FAQ
1. What is the FFK Health First?
- FFK-Health First will allow the employees and their eligible dependents of our Employee Benefits Clients, access to medical services at over 155+ participating providers’ island wide. At the presentation of your membership card all FFK-Health First members will receive preferred pricing at participating Medical Centers, Pharmacies, Laboratories, Specialists, General Practitioners, etc.
2. What are the requirements for being a provider?
- Memorandum of Understanding (MOU): The MOU outlines the requirement and obligations of Fraser Fontaine & Kong Limited and the providers under the FFK Value Added Services (VAS) provider network.
- Completed Provider application form, specifying the preferred prices or percentages offered
- Providers are required to inform their internal staff about the FFK Health First premier card and proper utilization of the card.
- Swipe system provided by AIS (the same system that is used to swipe for health insurance) in place to accommodate the FFK Health First Premier Card
3. What are the benefits of becoming a FFK preferred provider?
- Increase visibility through our marketing material free of cost to all providers
- Increase volume of customers
- Increase potential to offer products separate from your core products ( where applicable)
- Opportunity to showcase Company by participating in outreach programmes at Corporate locations
- Referral to partners for any future business and marketing opportunities
4. Is a new swipe card issued annually?
No, while a new benefit card is issued on renewal, the swipe card does not have an expiry date and should be retained.
5. Is there a cost to replace lost health cards?
Yes. The cost per card is $300.00
6. Can I make a claim if the Drug limit as been maximized?
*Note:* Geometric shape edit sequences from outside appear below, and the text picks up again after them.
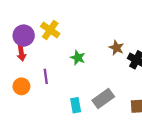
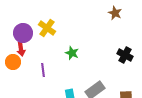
brown star: (116, 48) -> (115, 13), moved
orange circle: (21, 86) -> (13, 62), moved

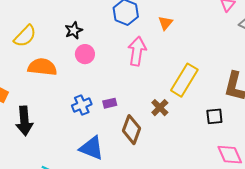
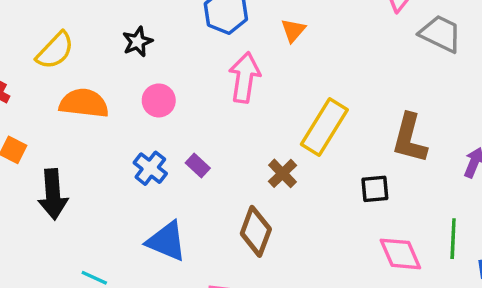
pink circle: (85, 54) -> (159, 100), moved
purple rectangle: (110, 103) -> (198, 165), turned 56
blue cross: (82, 105) -> (150, 168), turned -30
brown diamond: (131, 130) -> (256, 231), moved

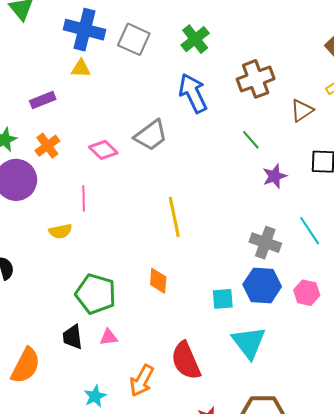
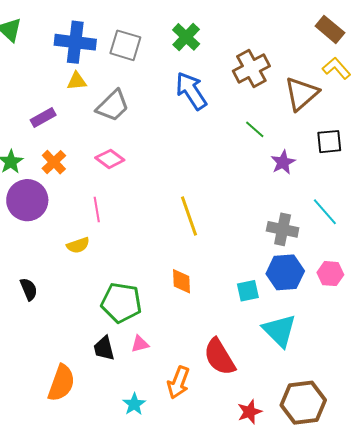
brown triangle: (302, 110) -> (301, 94), size x1.5
gray trapezoid: (151, 135) -> (113, 106), moved

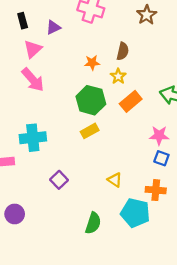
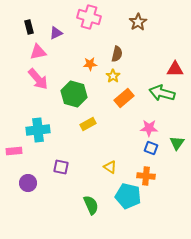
pink triangle: (33, 49) -> (38, 52), turned 30
green hexagon: (91, 100) -> (74, 94), moved
purple square: (59, 180) -> (61, 167), turned -35
purple circle: (15, 214) -> (28, 183), moved
green semicircle: (93, 223) -> (91, 205), turned -42

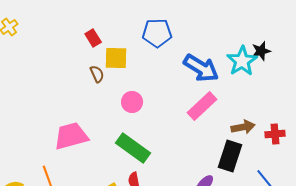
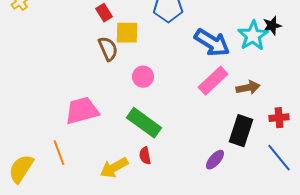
brown semicircle: (97, 74) -> (108, 49), size x1.4
brown arrow: (243, 127) -> (248, 88), moved
red cross: (275, 134) -> (279, 118), moved

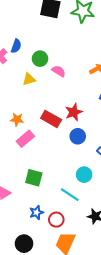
Yes, once you have satisfied your deductible, benefits such has Drugs and Lab will be reimbursed once a claim form and receipts are submitted.
7.What is a deductible?
An out of pocket expense paid by the member before major medical benefit is payable.
8. Why is preauthorization required for special procedures?
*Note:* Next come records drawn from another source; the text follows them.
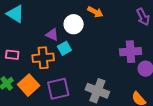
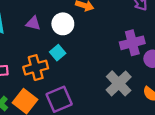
purple triangle: (52, 35) -> (33, 23), moved
gray cross: (97, 91) -> (119, 83), moved, turned 35

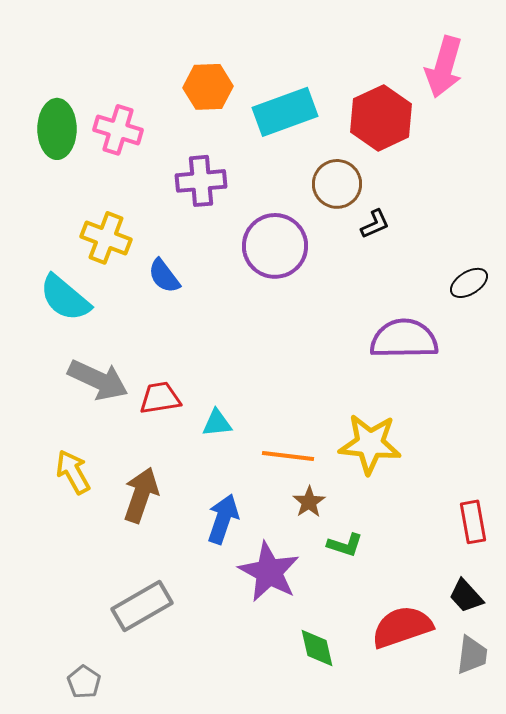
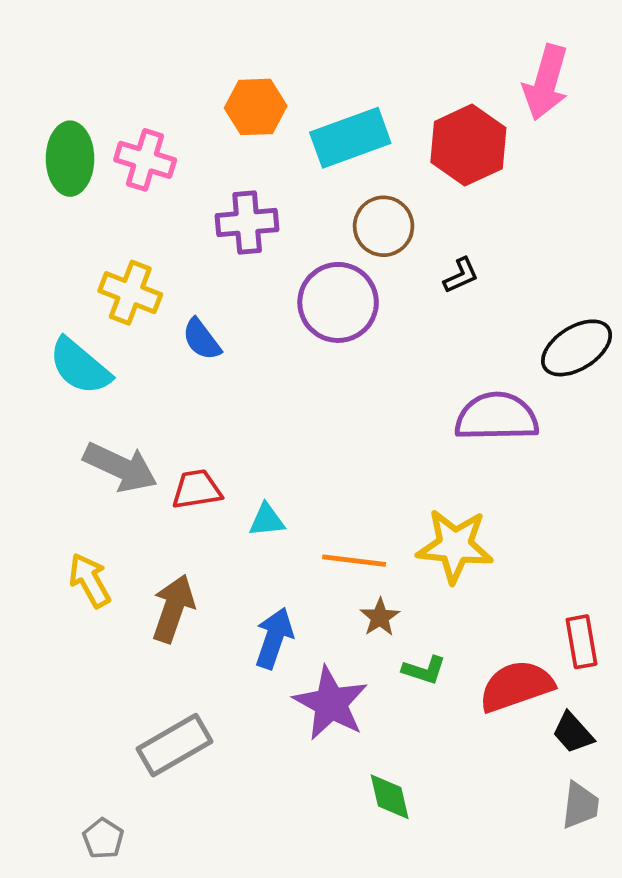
brown circle: (337, 184) -> (384, 226), moved
black ellipse: (469, 283) -> (577, 348), size x1.5
red semicircle: (402, 627) -> (516, 686), moved

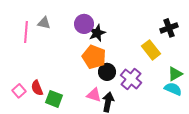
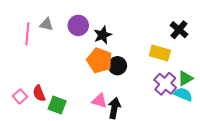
purple circle: (84, 24) -> (78, 25), moved
black cross: (169, 28) -> (179, 30), turned -30
yellow rectangle: (151, 50) -> (160, 53), turned -36
black circle: (107, 72) -> (117, 66), moved
purple cross: (131, 79) -> (165, 84), moved

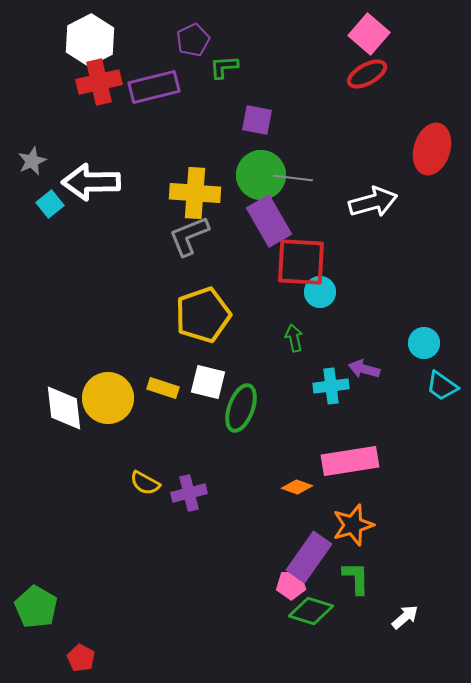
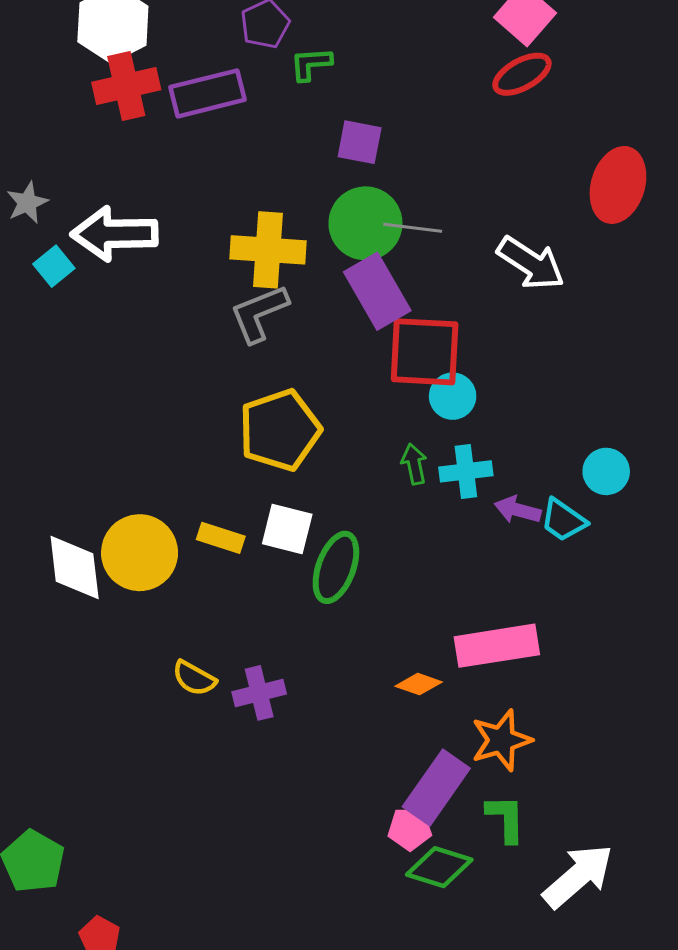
white arrow: (373, 202) -> (531, 263), turned 48
cyan cross: (331, 386) -> (466, 471), moved
cyan trapezoid: (442, 386) -> (563, 520), moved
white arrow: (405, 617) -> (578, 876), size x1.8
It is stipulated to ensure that the service being sought is necessary and to give the member and estimate to how much the insurance will cover.
9. Why are Over The Counter Drugs ”OTC” excluded?
The plan was not designed to facilitate the purchase of drugs and medication which are easily accessed OTC, but rather those which are prescription items.
10. Why are overseas providers not paid by the insurance?
The plan is a Jamaican dollar plan. For non-emergency services obtained overseas, these will be paid on a reimbursement basis only according to the Schedule of Benefits .
11. Does Dental & Optical go into Major Medical?
No. This is a basic benefit and once the credit limit has been maximized all other charges will be the responsibility of the member.